I generally use scrubbing strokes an leading edge mostly, changing directions as I progress through the paddles to see how well I’m removing the last scratches and, of course, trailing strokes with the lapping films and strops.
Care to guess in how many hours, years, knives, strokes, anything, how long your diamond stone lasted?
They lasted about 2-1/2 years, lots of knives and lots of strokes. Trying to sharpen super hard new fangled stainless steels when I should have stepped down to coarser grits was probably their early death. Hence my earlier advice. Now as soon as it seems I not making headway or having to exert too much pressure I try going lower grit and look how that’s working.
I’ve always felt that edge trailing strokes had a tendency to break off chunks of the edge. Clay did some microscope studies this last year which pretty much confirmed it. But do I only use edge-leading strokes? Not necessarily. With lower grits (400/600) I’ll often use scrubbing strokes, but apply more pressure on the down-stroke (edge leading) than on the up-stroke. Depends on how impatient I am. With the 100/200s (which I very seldom use) I’ll go strictly edge leading. The chunks these babies will tear out are really nasty and take a really long time to remove. With 800/1000s, or higher grits, I think there is less of a tendency to break out chips/chunks from the edge, so I won’t necessarily stick to edge-leading, although higher magnifications might prove me wrong.
Please note that I do not use alternating strokes except on the last five strokes or so for the final grit. The size of the burr is dependent on the grit and the number of strokes you’ve taken on one side. Alternating strokes pretty much eliminate any trace of a burr. I don’t think I’ve ever raised a burr that was large enough to hook my fingernail on. Of course, I bite my fingernails so that’s a moot point anyway. You can feel even a very small burr with your fingertips.
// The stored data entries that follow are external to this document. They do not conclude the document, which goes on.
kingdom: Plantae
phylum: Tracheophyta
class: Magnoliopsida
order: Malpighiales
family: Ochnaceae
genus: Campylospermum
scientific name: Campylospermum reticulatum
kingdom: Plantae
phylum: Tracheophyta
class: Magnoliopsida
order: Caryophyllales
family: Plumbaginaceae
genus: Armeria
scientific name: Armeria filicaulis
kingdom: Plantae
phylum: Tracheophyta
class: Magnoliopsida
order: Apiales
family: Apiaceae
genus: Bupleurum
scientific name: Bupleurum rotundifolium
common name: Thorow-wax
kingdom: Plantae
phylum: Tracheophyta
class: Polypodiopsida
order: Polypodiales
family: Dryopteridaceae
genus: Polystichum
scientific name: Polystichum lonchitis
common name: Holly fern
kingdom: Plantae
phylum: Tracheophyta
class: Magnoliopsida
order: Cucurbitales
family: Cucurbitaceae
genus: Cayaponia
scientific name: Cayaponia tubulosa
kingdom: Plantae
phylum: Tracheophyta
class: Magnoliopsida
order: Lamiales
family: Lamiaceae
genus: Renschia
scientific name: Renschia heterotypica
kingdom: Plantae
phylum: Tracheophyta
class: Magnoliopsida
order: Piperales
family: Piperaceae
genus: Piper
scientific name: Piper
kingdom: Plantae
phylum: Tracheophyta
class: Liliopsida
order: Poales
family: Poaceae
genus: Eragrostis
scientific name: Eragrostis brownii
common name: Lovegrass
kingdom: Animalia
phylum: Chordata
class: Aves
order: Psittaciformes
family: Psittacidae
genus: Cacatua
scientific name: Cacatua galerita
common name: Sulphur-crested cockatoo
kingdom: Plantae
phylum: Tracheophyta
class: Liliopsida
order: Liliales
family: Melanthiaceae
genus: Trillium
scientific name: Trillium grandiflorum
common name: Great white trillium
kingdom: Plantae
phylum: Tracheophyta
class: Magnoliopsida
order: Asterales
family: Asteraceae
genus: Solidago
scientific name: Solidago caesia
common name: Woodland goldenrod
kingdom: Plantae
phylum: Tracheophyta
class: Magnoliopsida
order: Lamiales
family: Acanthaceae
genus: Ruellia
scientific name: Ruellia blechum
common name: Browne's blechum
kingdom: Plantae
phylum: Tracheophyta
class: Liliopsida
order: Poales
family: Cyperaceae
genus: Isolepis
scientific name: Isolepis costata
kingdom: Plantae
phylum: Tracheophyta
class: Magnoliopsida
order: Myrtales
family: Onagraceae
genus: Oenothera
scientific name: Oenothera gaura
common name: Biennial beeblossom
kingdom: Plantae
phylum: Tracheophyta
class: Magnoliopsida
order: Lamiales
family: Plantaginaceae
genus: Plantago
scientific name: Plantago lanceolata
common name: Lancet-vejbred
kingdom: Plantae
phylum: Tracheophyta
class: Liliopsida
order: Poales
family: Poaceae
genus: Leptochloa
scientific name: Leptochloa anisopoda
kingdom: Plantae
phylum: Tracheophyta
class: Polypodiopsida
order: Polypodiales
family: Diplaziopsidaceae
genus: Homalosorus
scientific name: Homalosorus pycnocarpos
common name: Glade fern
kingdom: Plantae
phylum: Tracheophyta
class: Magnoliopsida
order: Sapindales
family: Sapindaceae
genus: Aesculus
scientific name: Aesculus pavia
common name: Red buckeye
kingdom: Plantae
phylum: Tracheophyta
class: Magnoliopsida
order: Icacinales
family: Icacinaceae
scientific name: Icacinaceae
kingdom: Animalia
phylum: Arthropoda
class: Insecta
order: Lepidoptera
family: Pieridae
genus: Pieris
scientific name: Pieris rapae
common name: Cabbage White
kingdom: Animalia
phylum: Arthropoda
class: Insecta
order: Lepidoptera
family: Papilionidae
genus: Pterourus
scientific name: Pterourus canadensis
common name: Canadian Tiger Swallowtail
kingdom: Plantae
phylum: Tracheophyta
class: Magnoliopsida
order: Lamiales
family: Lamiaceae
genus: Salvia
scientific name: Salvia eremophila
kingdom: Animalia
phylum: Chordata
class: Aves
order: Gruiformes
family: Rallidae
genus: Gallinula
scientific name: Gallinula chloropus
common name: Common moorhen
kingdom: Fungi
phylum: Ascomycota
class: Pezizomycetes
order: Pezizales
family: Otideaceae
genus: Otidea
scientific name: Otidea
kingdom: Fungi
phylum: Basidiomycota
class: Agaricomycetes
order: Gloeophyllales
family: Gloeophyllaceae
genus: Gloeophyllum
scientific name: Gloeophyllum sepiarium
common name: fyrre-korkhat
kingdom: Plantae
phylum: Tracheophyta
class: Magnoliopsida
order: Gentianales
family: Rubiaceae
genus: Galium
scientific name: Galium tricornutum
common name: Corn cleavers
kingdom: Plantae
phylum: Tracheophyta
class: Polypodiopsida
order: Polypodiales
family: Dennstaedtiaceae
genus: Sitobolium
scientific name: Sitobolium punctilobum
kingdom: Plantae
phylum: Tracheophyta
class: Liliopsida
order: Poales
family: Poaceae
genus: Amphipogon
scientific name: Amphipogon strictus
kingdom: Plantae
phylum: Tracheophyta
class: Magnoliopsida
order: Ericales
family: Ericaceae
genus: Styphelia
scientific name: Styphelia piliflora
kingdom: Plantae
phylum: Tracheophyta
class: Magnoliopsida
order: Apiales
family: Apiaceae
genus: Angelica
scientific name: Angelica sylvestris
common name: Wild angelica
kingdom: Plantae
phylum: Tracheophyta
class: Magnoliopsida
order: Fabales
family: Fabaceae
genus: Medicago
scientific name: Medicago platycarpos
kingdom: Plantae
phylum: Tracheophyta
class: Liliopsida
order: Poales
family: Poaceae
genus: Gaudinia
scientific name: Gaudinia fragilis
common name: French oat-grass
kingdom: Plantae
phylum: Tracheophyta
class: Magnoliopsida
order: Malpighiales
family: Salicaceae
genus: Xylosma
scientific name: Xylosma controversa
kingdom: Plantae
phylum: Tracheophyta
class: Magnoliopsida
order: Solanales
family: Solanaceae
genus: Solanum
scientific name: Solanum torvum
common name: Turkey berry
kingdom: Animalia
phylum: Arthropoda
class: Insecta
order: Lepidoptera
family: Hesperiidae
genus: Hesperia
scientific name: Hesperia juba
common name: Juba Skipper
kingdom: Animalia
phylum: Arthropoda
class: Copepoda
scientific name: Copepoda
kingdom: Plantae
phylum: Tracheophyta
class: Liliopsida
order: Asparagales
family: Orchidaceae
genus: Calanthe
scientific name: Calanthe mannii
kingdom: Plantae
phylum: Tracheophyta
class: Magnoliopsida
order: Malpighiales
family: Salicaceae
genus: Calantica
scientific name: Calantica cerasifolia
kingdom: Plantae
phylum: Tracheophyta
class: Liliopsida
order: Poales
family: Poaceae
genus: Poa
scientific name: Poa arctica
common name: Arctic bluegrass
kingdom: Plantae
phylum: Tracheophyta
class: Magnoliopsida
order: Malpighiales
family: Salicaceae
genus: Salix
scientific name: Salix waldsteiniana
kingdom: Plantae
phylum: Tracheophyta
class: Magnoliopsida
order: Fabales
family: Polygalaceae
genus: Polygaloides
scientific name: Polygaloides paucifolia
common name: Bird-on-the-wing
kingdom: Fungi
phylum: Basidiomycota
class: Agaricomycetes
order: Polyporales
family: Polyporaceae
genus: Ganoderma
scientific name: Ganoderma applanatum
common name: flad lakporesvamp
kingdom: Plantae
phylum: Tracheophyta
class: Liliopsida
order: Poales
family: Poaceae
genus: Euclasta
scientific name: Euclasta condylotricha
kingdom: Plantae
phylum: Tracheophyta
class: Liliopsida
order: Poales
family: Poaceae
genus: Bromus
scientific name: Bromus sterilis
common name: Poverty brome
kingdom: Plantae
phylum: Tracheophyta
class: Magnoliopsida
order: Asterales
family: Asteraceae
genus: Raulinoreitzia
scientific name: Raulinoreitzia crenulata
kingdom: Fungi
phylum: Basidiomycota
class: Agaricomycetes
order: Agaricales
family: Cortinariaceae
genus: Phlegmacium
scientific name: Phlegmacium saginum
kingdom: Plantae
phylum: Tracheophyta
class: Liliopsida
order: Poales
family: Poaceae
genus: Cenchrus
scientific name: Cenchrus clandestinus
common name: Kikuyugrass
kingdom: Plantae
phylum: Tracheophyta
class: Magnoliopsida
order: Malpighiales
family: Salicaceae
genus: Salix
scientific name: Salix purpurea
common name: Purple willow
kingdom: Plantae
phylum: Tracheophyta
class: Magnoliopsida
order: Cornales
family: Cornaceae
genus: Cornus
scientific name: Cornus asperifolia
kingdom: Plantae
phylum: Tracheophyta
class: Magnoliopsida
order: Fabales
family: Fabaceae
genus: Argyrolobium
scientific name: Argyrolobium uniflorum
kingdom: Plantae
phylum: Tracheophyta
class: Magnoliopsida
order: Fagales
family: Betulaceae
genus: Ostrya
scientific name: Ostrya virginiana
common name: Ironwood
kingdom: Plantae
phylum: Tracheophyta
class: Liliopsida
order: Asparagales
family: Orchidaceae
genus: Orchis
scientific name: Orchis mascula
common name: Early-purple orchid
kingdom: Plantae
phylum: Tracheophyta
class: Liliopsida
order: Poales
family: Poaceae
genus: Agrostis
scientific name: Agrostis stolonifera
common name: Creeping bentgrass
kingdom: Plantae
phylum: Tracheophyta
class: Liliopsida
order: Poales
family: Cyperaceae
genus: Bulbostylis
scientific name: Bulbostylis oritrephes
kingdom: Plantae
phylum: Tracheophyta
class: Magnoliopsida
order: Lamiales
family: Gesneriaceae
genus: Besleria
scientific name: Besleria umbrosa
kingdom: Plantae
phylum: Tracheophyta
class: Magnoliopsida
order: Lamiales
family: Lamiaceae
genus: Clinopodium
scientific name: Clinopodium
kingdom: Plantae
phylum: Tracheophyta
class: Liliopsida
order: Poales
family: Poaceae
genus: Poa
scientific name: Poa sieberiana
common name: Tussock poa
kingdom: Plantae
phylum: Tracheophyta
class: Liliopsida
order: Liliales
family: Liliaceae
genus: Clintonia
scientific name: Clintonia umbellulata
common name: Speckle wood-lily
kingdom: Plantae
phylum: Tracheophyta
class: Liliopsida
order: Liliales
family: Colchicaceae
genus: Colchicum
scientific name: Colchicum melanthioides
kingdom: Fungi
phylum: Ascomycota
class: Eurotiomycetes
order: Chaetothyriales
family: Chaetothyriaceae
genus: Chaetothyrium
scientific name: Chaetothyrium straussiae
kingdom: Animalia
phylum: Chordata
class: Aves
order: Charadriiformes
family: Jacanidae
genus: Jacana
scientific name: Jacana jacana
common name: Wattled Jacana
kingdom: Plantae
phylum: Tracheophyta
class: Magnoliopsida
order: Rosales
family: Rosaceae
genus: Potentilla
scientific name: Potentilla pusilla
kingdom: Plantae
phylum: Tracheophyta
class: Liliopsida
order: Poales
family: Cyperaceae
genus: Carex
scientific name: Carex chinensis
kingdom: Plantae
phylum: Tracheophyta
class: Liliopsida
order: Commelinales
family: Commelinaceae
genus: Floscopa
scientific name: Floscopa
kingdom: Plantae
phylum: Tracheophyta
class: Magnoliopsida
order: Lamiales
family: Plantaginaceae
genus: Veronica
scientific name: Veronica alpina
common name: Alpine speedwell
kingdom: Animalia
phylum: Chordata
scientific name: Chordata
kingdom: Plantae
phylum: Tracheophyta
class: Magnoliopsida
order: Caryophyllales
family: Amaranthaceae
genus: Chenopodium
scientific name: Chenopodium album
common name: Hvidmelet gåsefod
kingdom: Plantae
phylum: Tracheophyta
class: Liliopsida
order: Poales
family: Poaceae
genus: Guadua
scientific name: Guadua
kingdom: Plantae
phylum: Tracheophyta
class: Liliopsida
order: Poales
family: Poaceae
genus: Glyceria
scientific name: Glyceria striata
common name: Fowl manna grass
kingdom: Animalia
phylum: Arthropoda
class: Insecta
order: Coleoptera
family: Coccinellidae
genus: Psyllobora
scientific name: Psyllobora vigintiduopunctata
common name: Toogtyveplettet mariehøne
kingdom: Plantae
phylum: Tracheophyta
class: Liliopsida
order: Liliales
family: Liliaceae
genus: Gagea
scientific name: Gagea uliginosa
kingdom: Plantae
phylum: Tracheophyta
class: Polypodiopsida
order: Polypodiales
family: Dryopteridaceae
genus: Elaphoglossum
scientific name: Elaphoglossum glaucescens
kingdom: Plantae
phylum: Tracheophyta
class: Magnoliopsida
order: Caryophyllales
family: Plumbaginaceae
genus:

But with finer grits the burr will be barely detectable by feel. On a USB microscope, a burr will appear to be a very thin, bright line along the apex. Usually, only a few, light strokes on the opposite side will knock off the burr.
FWIW, I prefer to use single-sided strokes because of a neural deficit I have. I am on Tramadol for nerve pain and this deadens my sensitivity to touch and my eye-hand coordination. Single-sided strokes are just easier for me. Ain’t nobody gonna talk me out of my Tramadol. If you do the alternating stroke thing, it’ll be hard to detect any burr.
Yep. That is another theory that you possibly didn’t reach apex with your first lower grit. All consecutive grits didn’t sharpen the edge then. It is very important to reach apex with your first stone.
It is confusing though. You said that edge was very sharp at 600 grit. So it is pretty puzzling in what you are saying.